Dalam 24 Hari, Ribuan Kendaraan Kena Tilang Elektronik di DKI

Irfan Ma'ruf ยท Selasa, 27 November 2018 - 12:37 WIB
Dalam 24 Hari, Ribuan Kendaraan Kena Tilang Elektronik di DKI

Sosialisasi tilang elektronik pada marka jalan di Jakarta (ilustrasi). (Foto: iNews)

JAKARTA, iNews.id – Direktorat Lalu Lintas (Ditlantas) Polda Metro Jaya mencatat sebanyak 3.624 kendaraan terkena tilang elektronik di sepanjang jalan protokol Ibu Kota, yaitu Jalan MH Thamrin dan persimpangan Patung Kuda Jalan Medan Merdeka Barat, Jakarta Pusat. Angka tersebut diperoleh selama 24 hari (dari 1–24 November 2018) diterapkannya sistem tilang baru yang disebut electronic traffic law enforcement (ETLE) itu.

Direktur Lalu Lintas (Dirlantas) Polda Metro Jaya, Kombes Pol Yusuf menjelaskan, dari total 3.624 kendaraan yang kena tilang itu, sebanyak 1.156 di antaranya terekam melanggar di Jalan Medan Merdeka Barat. Sementara, 2.468 kendaraan lagi terekam melanggar di Jalan MH Thamrin.

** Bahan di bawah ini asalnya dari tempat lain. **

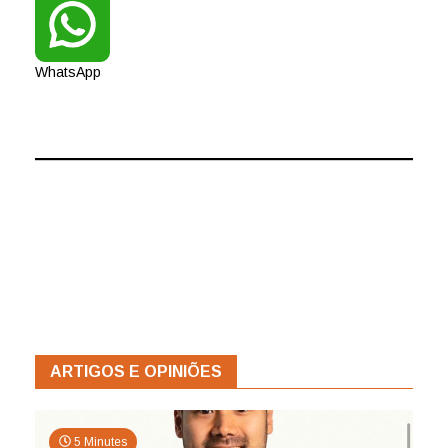
WhatsApp
ARTIGOS E OPINIÕES
5 Minutes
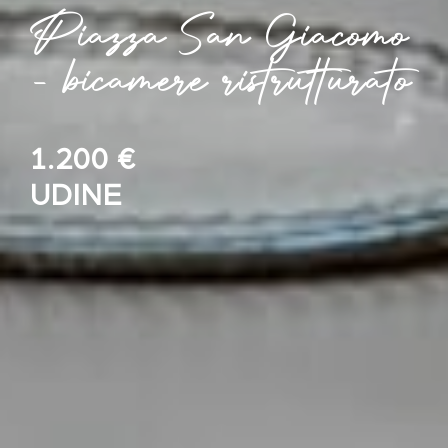
Piazza San Giacomo
- bicamere ristrutturato
1.200 €
UDINE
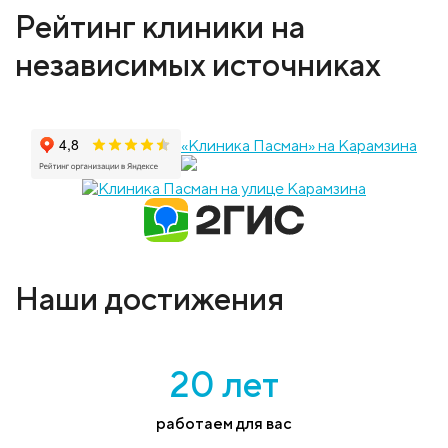
Рейтинг клиники на
независимых источниках
«Клиника Пасман» на Карамзина
Наши достижения
20 лет
работаем для вас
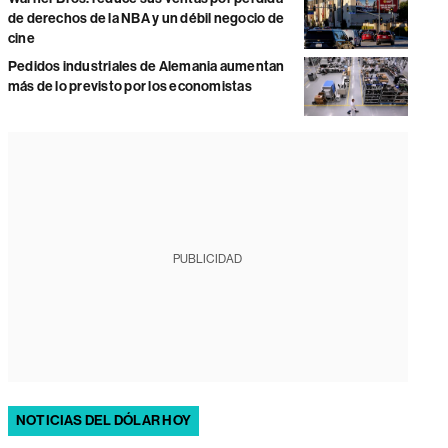
de derechos de la NBA y un débil negocio de
cine
Pedidos industriales de Alemania aumentan
más de lo previsto por los economistas
PUBLICIDAD
NOTICIAS DEL DÓLAR HOY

“Kendaraan pelanggar dengan pelat hitam ada 2.777 buah, kendaraan pelat kuning 639 buah, kendaraan pelat merah 60 buah, kendaraan pelat luar DKI Jakarta 69 buah, mobil dinas TNI-Polri 53 sebanyak kendaraan, dan mobil dengan pelat kedutaan ada 16 kendaraan,” kata Yusuf di Jakarta, Selasa (27/11/2018).

Dia menuturkan, ribuan kendaraan yang melanggar di kawasan Jalan Sudirman dan MH Thamrin itu langsung diverifikasi oleh petugas back office Polda Metro Jaya untuk dipastikan validitas pelanggarannya. Selanjutnya, petugas mengirimkan surat konfirmasi yang disertai foto pelanggaran ke alamat pemilik kendaraan melalui PT Pos Indonesia atau email dan nomor ponsel, maksimal tiga hari setelah peristiwa pelanggaran.

Pelanggar selanjutnya mendapatkan surat konfirmasi. Pemilik kendaraan memiliki waktu selama lima hari untuk mengonfirmasi penerimaan surat dari Polda Metro ke website www.etle-pmj.info atau aplikasi ETLE-PMJ yang dapat diunduh melalui ponsel dengan sistem operasi android, atau melalui PT Pos Indonesia.

“Adapun perincian penindakan ETLE yang sudah terkonfirmasi selam 24 hari ini tercatat sebanyak 1.917 kendaraan,” ucap Yusuf.

Setelah melakukan konfirmasi, pemilik kendaraan akan mendapat surat tilang berwarna biru sebagai bukti pelanggaran, berikut dengan kode BRI virtual untuk menyelesaikan pembayaran denda paling lama satu pekan melalui bank BRI.

“Jumlah pelanggar yang telah membayarkan dendanya selama diberlakukan ETLE ini sebanyak 180 kendaraan,” kata Yusuf lagi.

Dia mengingatkan, pemilik kendaraan yang tidak menyelesaikan denda hingga batas waktu yang ditentukan secara otomatis STNK-nya akan diblokir sementara dan baru dapat diaktifkan kembali setelah membayar denda.